Defense: Modeling Events and Affects in Social Media Stories

Speaker Name: 
Elahe Rahimtoroghi
Speaker Title: 
PhD Candidate
Speaker Organization: 
Computer Science
Start Time: 
Friday, March 16, 2018 - 11:00am
End Time: 
Friday, March 16, 2018 - 2:00pm
Engineering 2, Room 215
Marilyn Walker

Abstract:  Stories play an important role in human perception of the world and therefore the computational analysis of narrative structure is a key area in natural language processing. The focus of this thesis is to develop and evaluate computational models for two main elements of the narrative structure: Events and Desires. Our work first aims to test a theory that proposes a linear structure of narratives and identifies different parts of a story based on their function. Unlike most of the previous work that use the news articles or other simpler and more conventional genres, we use a corpus of personal stories from social media that have a wider range of topical content and variations of discourse relations. 

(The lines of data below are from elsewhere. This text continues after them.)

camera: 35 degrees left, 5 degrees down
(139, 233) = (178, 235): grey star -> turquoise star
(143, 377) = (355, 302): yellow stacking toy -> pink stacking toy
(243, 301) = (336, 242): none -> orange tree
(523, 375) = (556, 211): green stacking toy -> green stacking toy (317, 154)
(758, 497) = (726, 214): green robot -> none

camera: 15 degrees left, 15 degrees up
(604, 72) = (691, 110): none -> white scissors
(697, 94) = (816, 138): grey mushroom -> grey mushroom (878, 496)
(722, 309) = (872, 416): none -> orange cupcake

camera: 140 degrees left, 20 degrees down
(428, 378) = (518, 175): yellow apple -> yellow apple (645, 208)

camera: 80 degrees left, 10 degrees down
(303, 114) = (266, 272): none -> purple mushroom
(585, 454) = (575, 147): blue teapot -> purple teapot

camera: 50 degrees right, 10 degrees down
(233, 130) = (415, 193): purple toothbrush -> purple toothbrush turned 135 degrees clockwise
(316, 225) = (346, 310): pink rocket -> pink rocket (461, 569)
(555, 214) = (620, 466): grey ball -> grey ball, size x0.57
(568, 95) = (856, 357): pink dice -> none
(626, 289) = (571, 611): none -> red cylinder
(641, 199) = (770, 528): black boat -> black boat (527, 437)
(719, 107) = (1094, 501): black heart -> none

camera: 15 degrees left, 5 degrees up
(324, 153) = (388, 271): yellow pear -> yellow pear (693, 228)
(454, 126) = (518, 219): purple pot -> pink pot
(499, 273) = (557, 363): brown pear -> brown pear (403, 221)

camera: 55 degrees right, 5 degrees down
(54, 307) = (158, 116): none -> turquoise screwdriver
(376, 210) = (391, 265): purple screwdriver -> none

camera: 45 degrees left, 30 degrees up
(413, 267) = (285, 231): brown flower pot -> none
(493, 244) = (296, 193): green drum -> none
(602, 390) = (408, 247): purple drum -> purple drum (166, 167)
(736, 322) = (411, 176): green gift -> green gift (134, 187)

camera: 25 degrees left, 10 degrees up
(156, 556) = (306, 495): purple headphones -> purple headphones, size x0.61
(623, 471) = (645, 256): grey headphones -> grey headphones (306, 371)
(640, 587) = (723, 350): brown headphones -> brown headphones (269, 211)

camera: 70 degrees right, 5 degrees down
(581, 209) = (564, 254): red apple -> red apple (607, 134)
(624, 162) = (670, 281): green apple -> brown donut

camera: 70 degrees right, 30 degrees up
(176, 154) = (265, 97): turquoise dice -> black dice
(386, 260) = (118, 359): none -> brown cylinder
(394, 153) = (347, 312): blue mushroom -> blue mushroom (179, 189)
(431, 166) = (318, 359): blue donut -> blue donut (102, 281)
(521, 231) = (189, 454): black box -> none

We present an unsupervised method for modeling narrative events, focusing on specific event relations based on the Penn Discourse Treebank’s definition of contingency. We use a weakly supervised approach to extract the key events from stories and create a topic-sorted corpus of personal narratives using a bootstrapping method. We additionally propose new evaluation methods for testing the contingent event pairs. Our results show that most of the relations we learn from blog stories are not found in the existing event collections.

In our final contribution, we develop supervised methods for modeling the protagonist’s goals and their outcome in personal narratives, as a sub-problem of modeling affects. Our studies show that both prior and post context are useful for modeling desire fulfillment. In addition, we show that exploiting narrative structure is helpful, both directly in terms of the utility of discourse relation features and indirectly by using a sequential model. We further examine our analysis of the human desires by identifying and studying the expressions of unfulfilled goals.